The Scottish Bill
Following today’s publication, the UK Government will undertake an engagement programme across Scotland to ensure that people have the opportunity to contribute their views as work continues to prepare the draft legislation for introduction in Parliament. The following points are of particular interest to the sector:
Overview of employment support
- The Scottish Parliament will have all powers over support for unemployed people through the employment programmes currently contracted by DWP (which are presently delivered mainly, but not exclusively, through the Work Programme and Work Choice) on expiry of the current commercial arrangements. The Scottish Parliament will have the power to decide how it operates these core employment support services. Funding for these services will be transferred from the UK Parliament.
- Clause 22 of the draft bill makes provision to give the Scottish Parliament legislative competence to pass its own laws in relation to making employment schemes to assist those at risk of becoming long-term unemployed, and to help disabled people into work.
- The Scottish Parliament will have the competence to create powers which enable the design of new employment programmes – for example through work search support, provision of skills and training, and community placements, or through other new techniques. Any support provided by the Scottish Government for those at risk of long term unemployment must assist the claimant for at least one year in order to ensure a robust approach to tackling unemployment. The clause does not affect UK Ministers’ broader powers which enable them to ensure that appropriate support is available at every stage of the claimant journey, including core Jobcentre Plus functions which remain reserved.
- The Scottish Parliament may choose to create powers for similar functions to those which the UK Government delivers in this area, which currently attracts over 95% of funding for centrally contracted employment programmes. As stated in the Smith Commission Agreement, conditionality and sanctions will remain reserved, including the ability to make mandatory referrals to Scottish Government programmes. The Scottish Government may also choose to offer support to those who are eligible to take part in any scheme of their making.
- The Scottish Parliament will have the ability to legislate for the creation of schemes as defined in the draft clause. Separate Scottish schemes will therefore need to be coordinated with the UK-wide system of employment support (as currently delivered by Jobcentre Plus, which the Smith Commission Agreement recommended remain a reserved matter).

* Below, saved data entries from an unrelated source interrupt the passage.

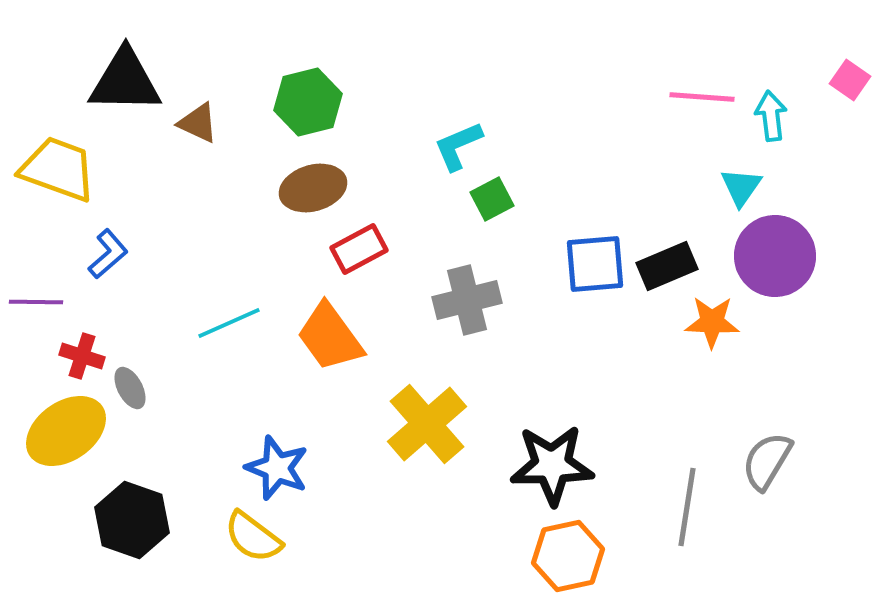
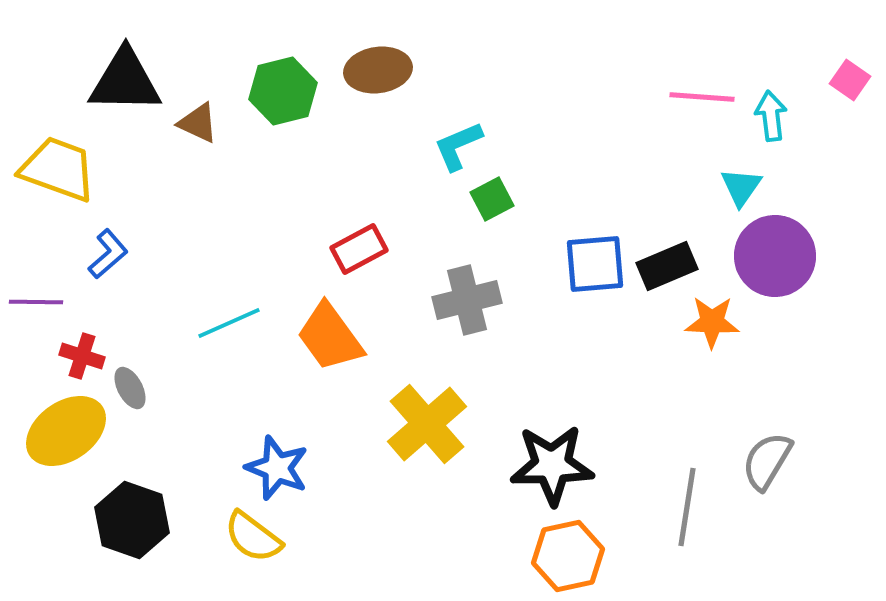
green hexagon: moved 25 px left, 11 px up
brown ellipse: moved 65 px right, 118 px up; rotated 8 degrees clockwise
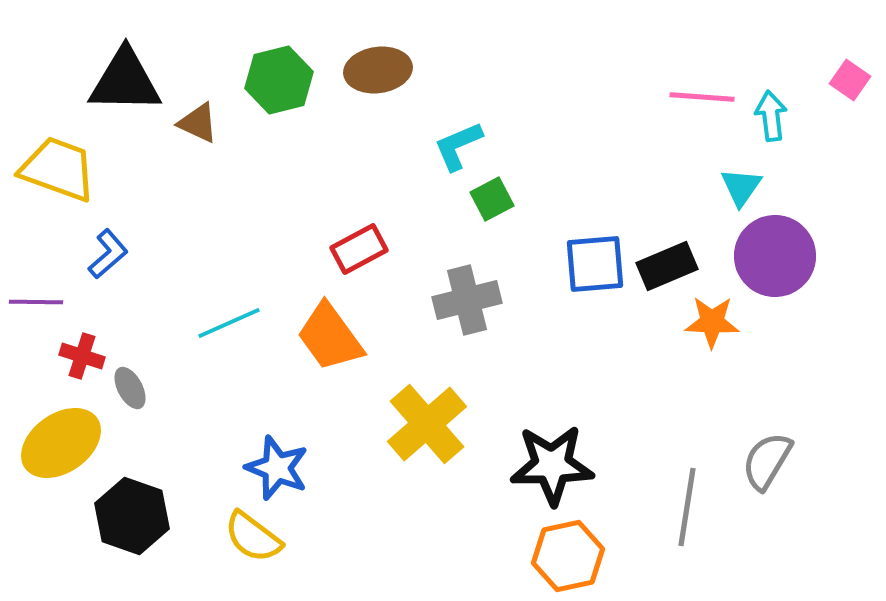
green hexagon: moved 4 px left, 11 px up
yellow ellipse: moved 5 px left, 12 px down
black hexagon: moved 4 px up
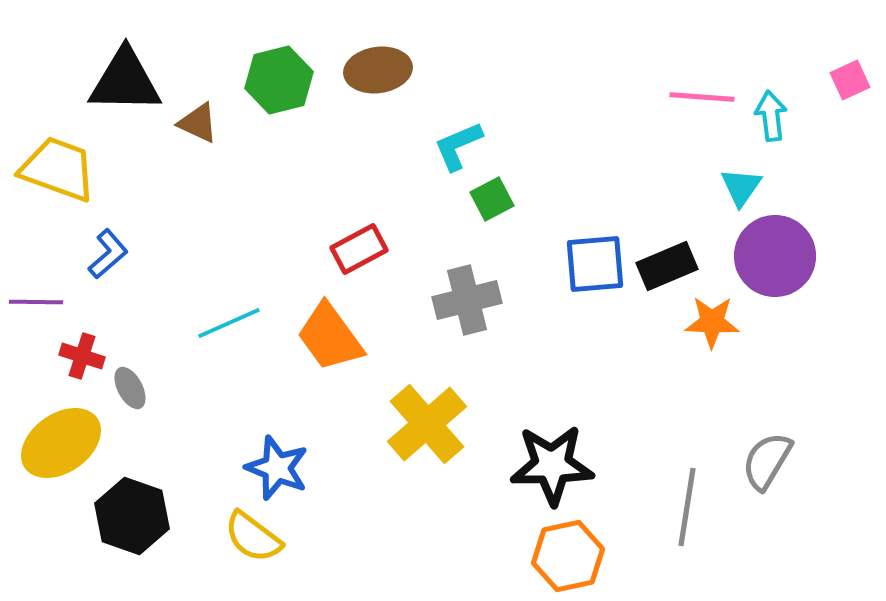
pink square: rotated 30 degrees clockwise
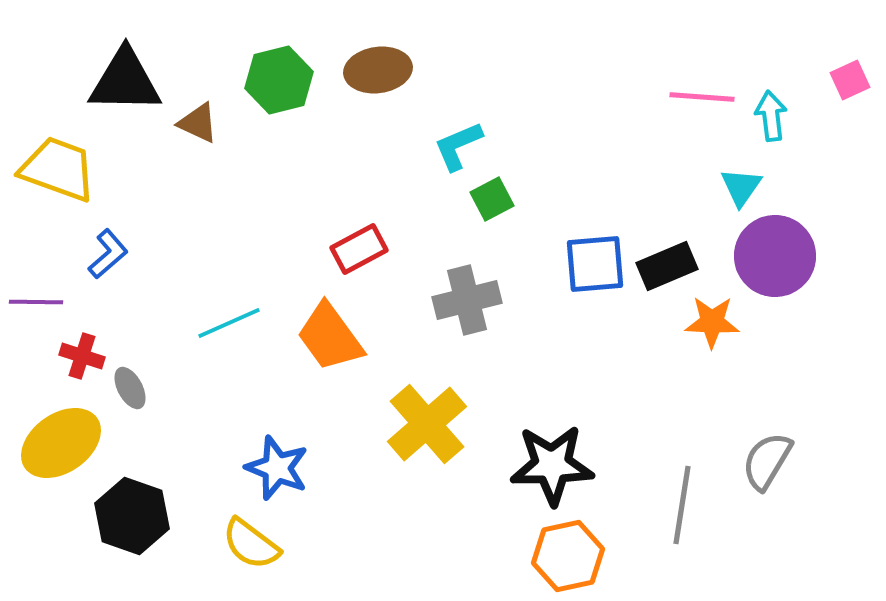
gray line: moved 5 px left, 2 px up
yellow semicircle: moved 2 px left, 7 px down
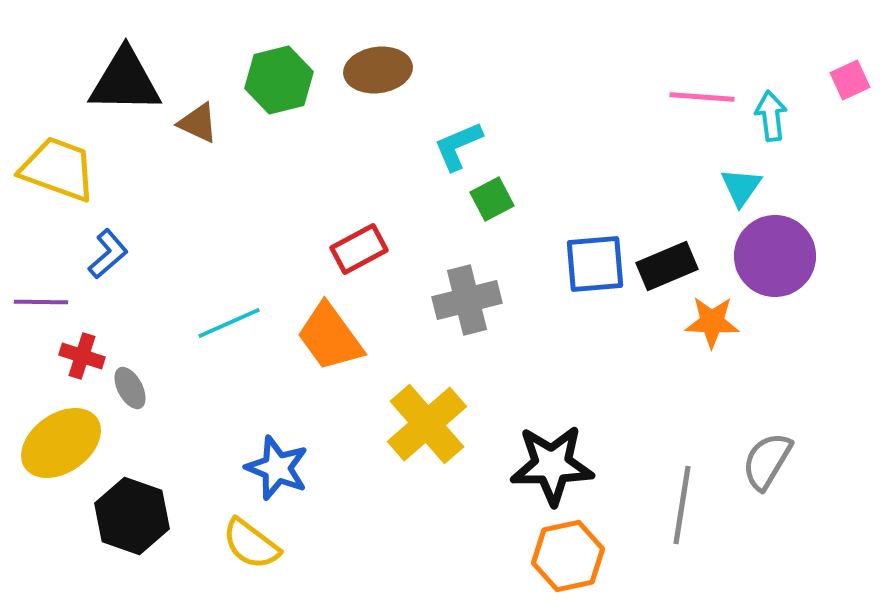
purple line: moved 5 px right
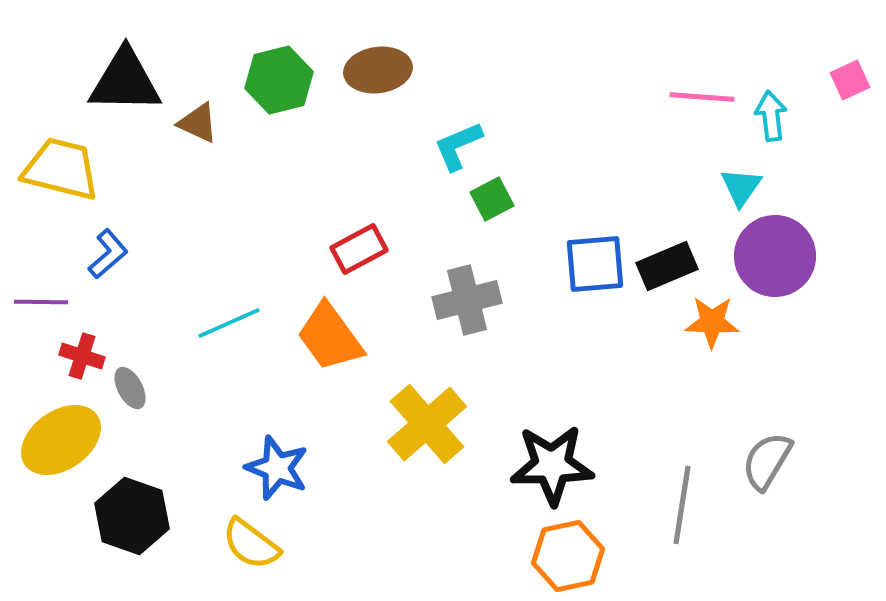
yellow trapezoid: moved 3 px right; rotated 6 degrees counterclockwise
yellow ellipse: moved 3 px up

- To ensure that Scottish and UK designed schemes both operate successfully as intended, and work together coherently in the best interest of claimants, it will be essential for both the UK and Scottish Governments to work closely together in the design, implementation and operation of their respective programmes, to ensure that claimants can transition smoothly from one system to the other. Such discussions will be facilitated through forums such as the Joint Ministerial Working Group on Welfare and at an operational level through established local partnerships.
Other welfare provisions
- The UK Government, in line with the recommendations made by the Calman Commission on Scottish devolution, has also reformed the Social Fund by abolishing some of the discretionary elements, Community Care Grants and crisis loans, and devolving the funding for them.
- Key issues still to be considered include how to deal with existing benefit awards, the timing of any transfer of responsibility (so as to allow time for the Scottish Government to put new arrangements in place), and the extent to which the existing links with reserved welfare benefits need to be maintained going forward, this includes:
– Where entitlement to one benefit or service automatically qualifies the recipient for another benefit, payment or service
– Overlapping rules which, to avoid duplication of state or local provision for a similar purpose
– Cross- boundary issues, for example in respect of Carer’s Allowance where the carer may live in one jurisdiction whilst caring for someone in the other jurisdiction
– EU and international issues, for example, migrants’ access to benefits, the exportability of certain benefits within the European Economic Area
– Issues relating to how benefits or services are administered, for example provisions covering claims to and payments of benefits; fraud, error, recovery of overpayments and other deductions from benefit; the sharing of information and recovery of benefit from compensation payments.
- The UK Government will need to consider with the Scottish Government how any transfer of responsibility for existing caseloads will proceed and will work together with the Scottish Government to ensure that any transition is smooth with no unintended consequences for those currently in receipt of benefits or payments.
- A joint Ministerial Working Group on Welfare has been established to provide a forum in which UK Ministers and Scottish Ministers can discuss the operation of the new arrangements – both in advance of legislation being delivered, and also to provide a forum for discussion post Royal Assent.